(Recorded data begins)
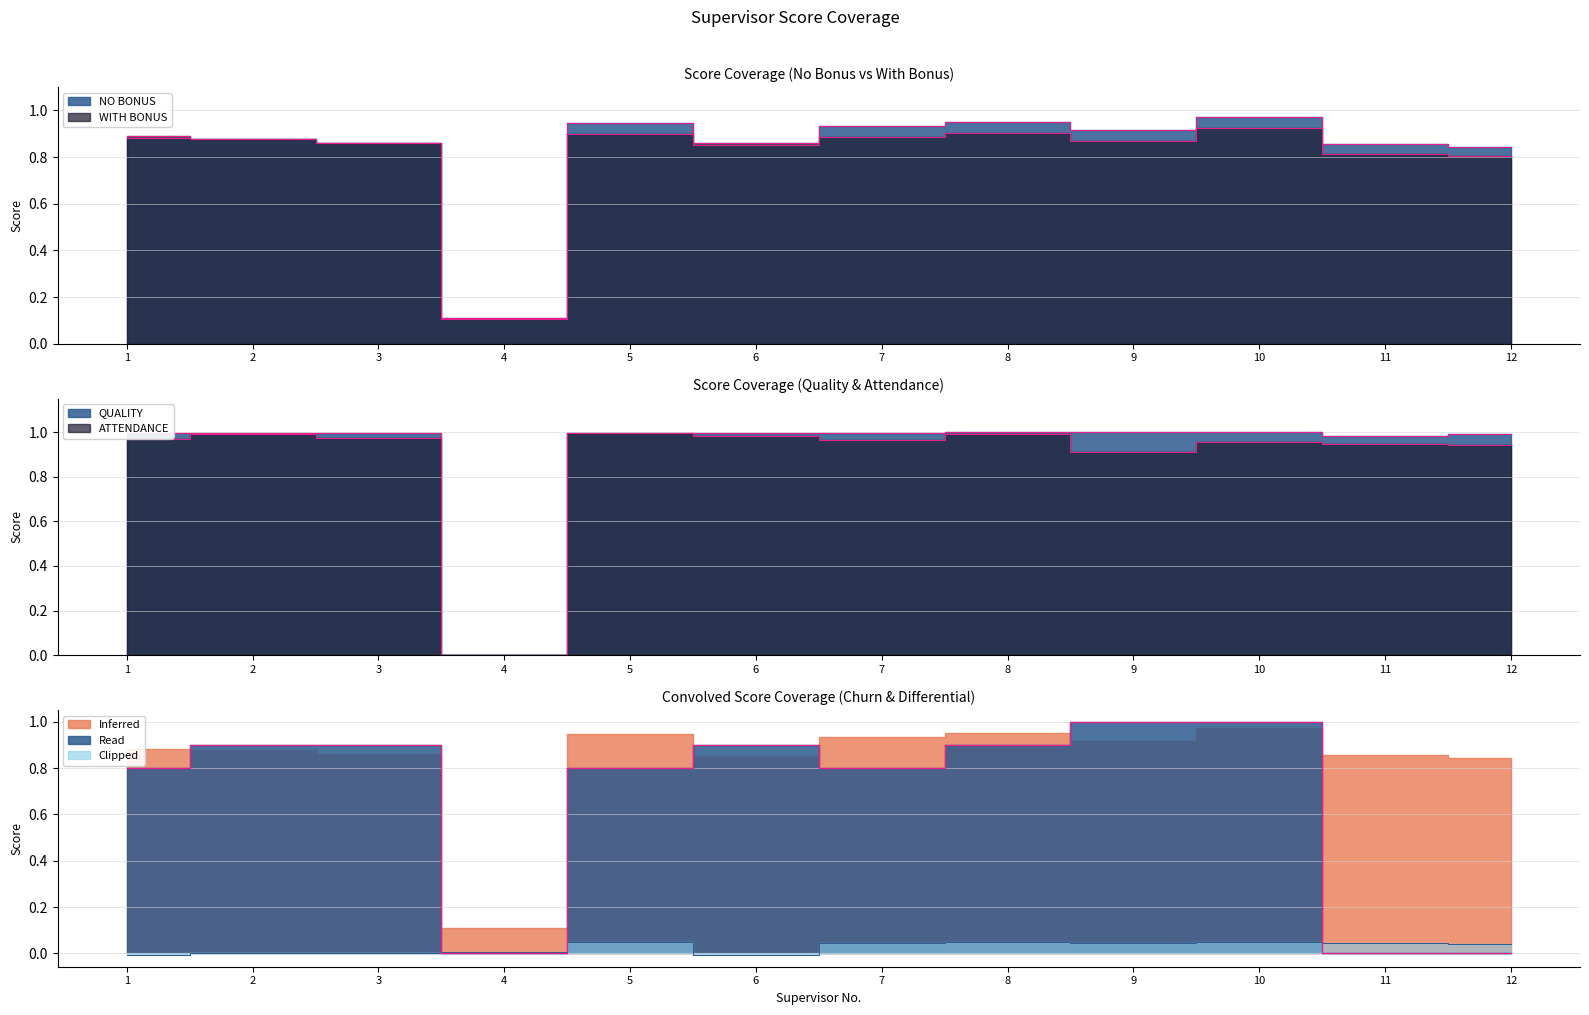

What value does the NO BONUS series have at 1?

0.9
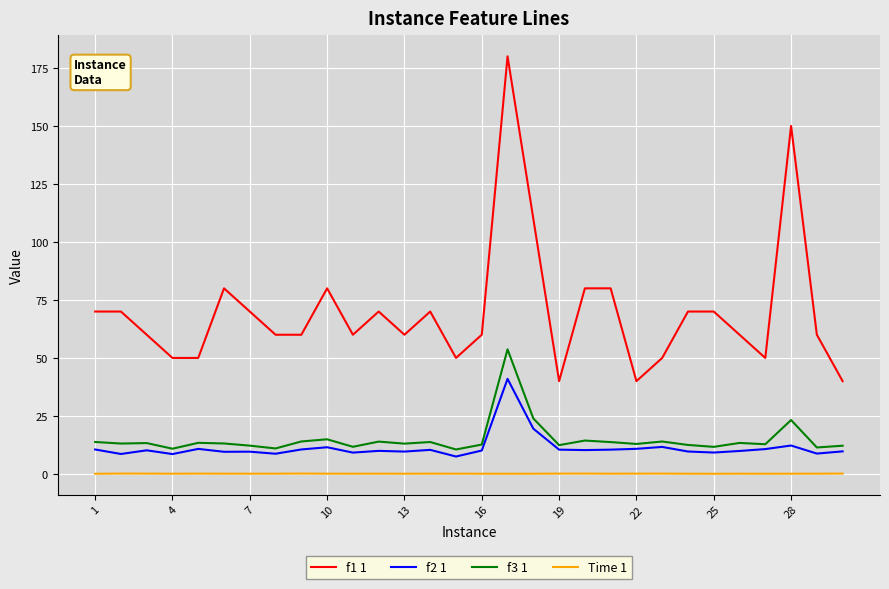

Which series has the largest total across all categories?

f1 1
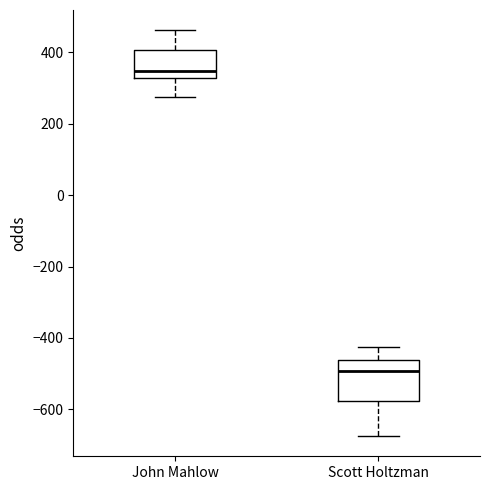

Where does the upper whisker of the box for Scott Holtzman end on the y-axis? The values are not printed on the chart, so give them approximately, as read against the axis.

-420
(Recorded data ends)
◆ **What the exercise asks**
Put the lines of these entries into a numbered list, one line per item, without the blank lines or the pictures.

◆ **Task output**
1. What value does the NO BONUS series have at 1?
2. 0.9
3. Which series has the largest total across all categories?
4. f1 1
5. Where does the upper whisker of the box for Scott Holtzman end on the y-axis? The values are not printed on the chart, so give them approximately, as read against the axis.
6. -420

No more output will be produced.